Осталось разъяснить маленький вопрос: как локализуется сам Поэт? С каким именно географическим и духовным пространством он соотносится у Топорова? Ответив на этот вопрос, мы разрешили бы самый большой парадокс его духовного пути. Почему в размышлениях Топорова так много места отводится Петербургу? Ведь мы уже выяснили, что он ходит кругом Троицы как высветленного и одухотворенного Средиземноморья. В России признававший Москву и Троицу всегда плевал в сторону Запада и Петербурга, любивший Средневековье ненавидел Возрождение (как тот же Флоренский) — и наоборот. Топоров же резко разворачивается в сторону Петербурга; он не только не упускает его из виду в своем духовном парении, но и боится пропустить его во время очередного витка вокруг Древа (и — над Древом).

“В Петербургском тексте русской литературы отражена квинтэссенция жизни в “лиминальном” состоянии, на краю, над бездной, на грани смерти, и намечаются пути к спасению… Петербург Петербургского текста еще и учителен, и он как раз и учит, что распад, хлябь и тлен требуют от нас духа творческой инициативы, гения организации, но и открытости, верности долгу и веры, надежды, любви, предчувствия или просто ясного и неуклончивого сознания, что и сейчас в этом “анти-энтропическом” устремлении Петербург может оказаться нашим ближайшим и надежнейшим ресурсом, если мы только окажемся достойными того вечного и благого в нем, что было открыто нам Петербургским текстом и самим Петербургом”. (Там же, с. 319–320)

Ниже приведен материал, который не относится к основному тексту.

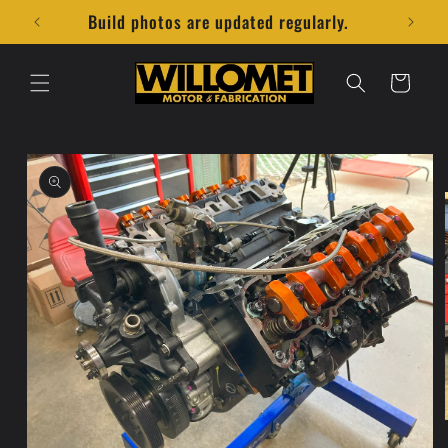
Skip to
Build photos are updated regularly.
content
Cart
Skip to
product
information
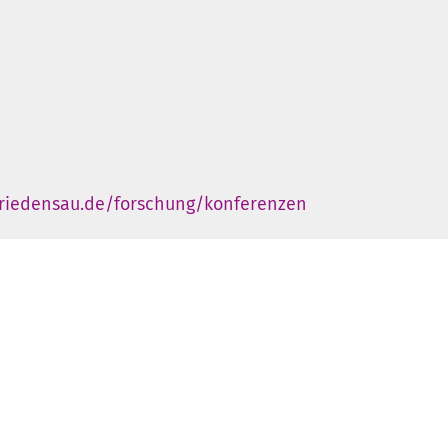
friedensau.de/forschung/konferenzen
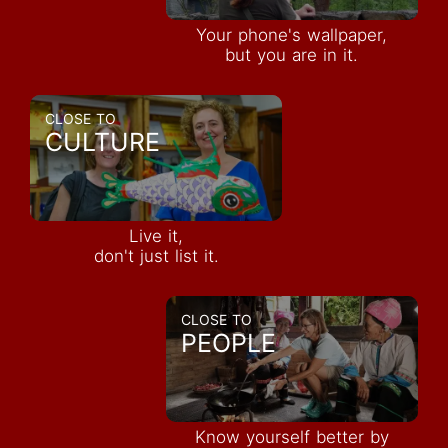
Your phone's wallpaper,
but you are in it.
CLOSE TO
CULTURE
Live it,
don't just list it.
CLOSE TO
PEOPLE
Know yourself better by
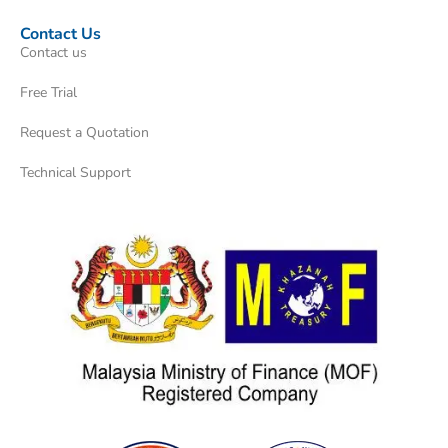
Contact Us
Contact us
Free Trial
Request a Quotation
Technical Support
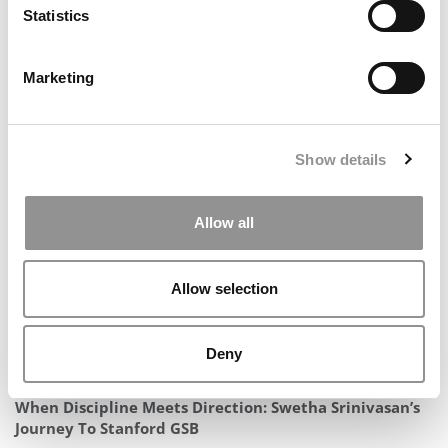
Statistics
Marketing
2025 MBA To Watch: Helen Fox, Vanderbilt University
(Owen)
Show details
Allow all
Allow selection
Deny
When Discipline Meets Direction: Swetha Srinivasan’s
Journey To Stanford GSB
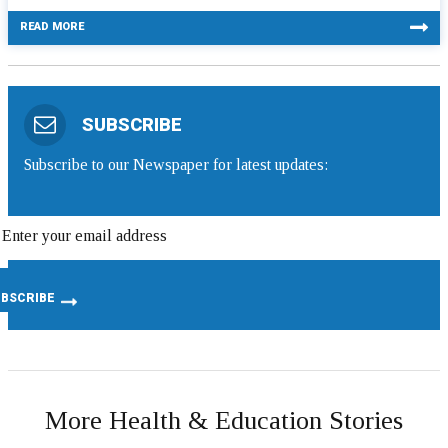
READ MORE
SUBSCRIBE
Subscribe to our Newspaper for latest updates:
More Health & Education Stories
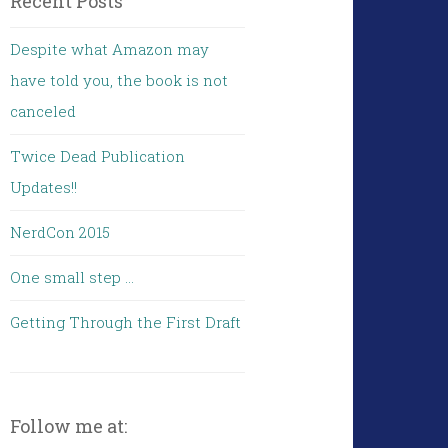
Recent Posts
Despite what Amazon may
have told you, the book is not
canceled
Twice Dead Publication
Updates!!
NerdCon 2015
One small step …
Getting Through the First Draft
Follow me at:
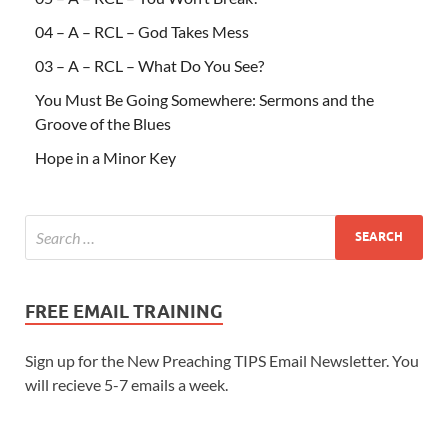
04 – A – RCL – God Takes Mess
03 – A – RCL – What Do You See?
You Must Be Going Somewhere: Sermons and the
Groove of the Blues
Hope in a Minor Key
FREE EMAIL TRAINING
Sign up for the New Preaching TIPS Email Newsletter. You
will recieve 5-7 emails a week.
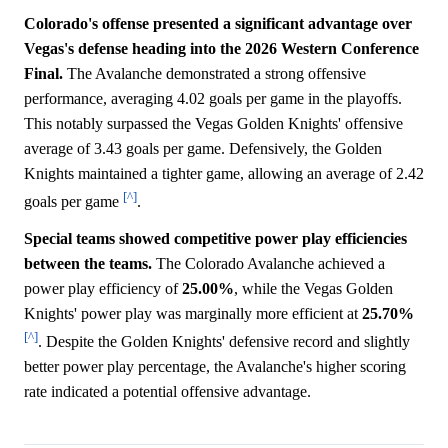
Colorado's offense presented a significant advantage over
Vegas's defense heading into the 2026 Western Conference
Final.
The Avalanche demonstrated a strong offensive
performance, averaging 4.02 goals per game in the playoffs.
This notably surpassed the Vegas Golden Knights' offensive
average of 3.43 goals per game. Defensively, the Golden
Knights maintained a tighter game, allowing an average of 2.42
[^]
goals per game
.
Special teams showed competitive power play efficiencies
between the teams.
The Colorado Avalanche achieved a
power play efficiency of
25.00%
, while the Vegas Golden
Knights' power play was marginally more efficient at
25.70%
[^]
. Despite the Golden Knights' defensive record and slightly
better power play percentage, the Avalanche's higher scoring
rate indicated a potential offensive advantage.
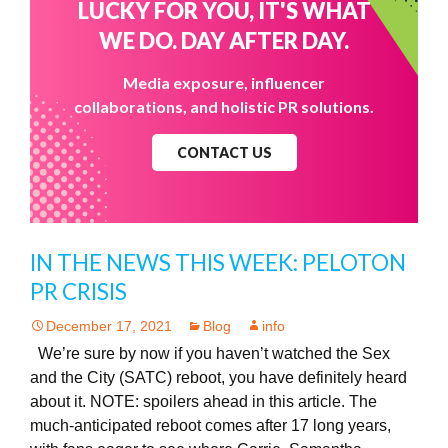
LUCKY FOR YOU, IT'S WHAT
WE DO. DAY AFTER DAY.
Media exposure, influencer
collaborations, and holistic PR solutions.
CONTACT US
IN THE NEWS THIS WEEK: PELOTON
PR CRISIS
December 17, 2021
Blog
info
We’re sure by now if you haven’t watched the Sex
and the City (SATC) reboot, you have definitely heard
about it. NOTE: spoilers ahead in this article. The
much-anticipated reboot comes after 17 long years,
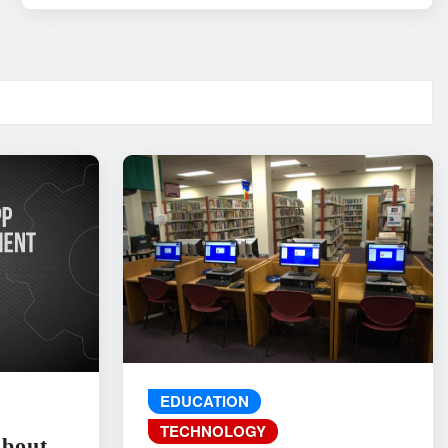
EDUCATION
TECHNOLOGY
About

Петербург представляет собой непрерывное усилие творческого духа по преодолению энтропии. Он ищет внутренние резервы для того, чтобы жить в том неблагоприятном и безрадостном пространстве, которое было промыслительно дано России (а через Россию - и всей мировой культуре). Петербург — место постоянного превращения идей и смыслов; он - личность, в которой свершаются поиск и игра, некий географический Эней. Отсюда понятно, что Петербург именно и есть тот самый Поэт, который стоит на средиземноморском алтаре с индийскими корнями и зачарованно смотрит на величественный храм пресвятой Троицы. То есть, Петербург — это истинный субъект топоровской мифологии, находящийся в состоянии непрерывного отклика на зовы “верха” и “низа”, влекомый в ад гибельными силами своего тела и подымаемый ввысь сознанием своего родства с Единым.

Академик Топоров создал новый миф русской культуры, свободный от тяжкой назидательности и легковесной занимательности. Сегодня он достраивает в нем краеугольный сюжет литературы XVIII века, имевшей диапазон отклика от Псалмов до Лоренса Стерна, - не предпушкинской (как нам казалось), а потенциально сверхпушкинской, но не состоявшейся в своем влиянии на великосветские умы. Ничто не исчезает навсегда, тем более плохо усвоенные уроки. Они возвращаются через столетия, чтобы наказать нерадивых учеников памятью прошлых ошибок и пробудить надежду на новую жизнь. Положение Топорова — между памятью и надеждой — как нельзя лучше соответствует нашим ожиданиям нового полноценного бытия. Однако, это не бытие в радостном коллективном делании, а бытие в отзывчивом осуществлении себя.

Вместо “Девятой” Бетховена — тихий Гайдн.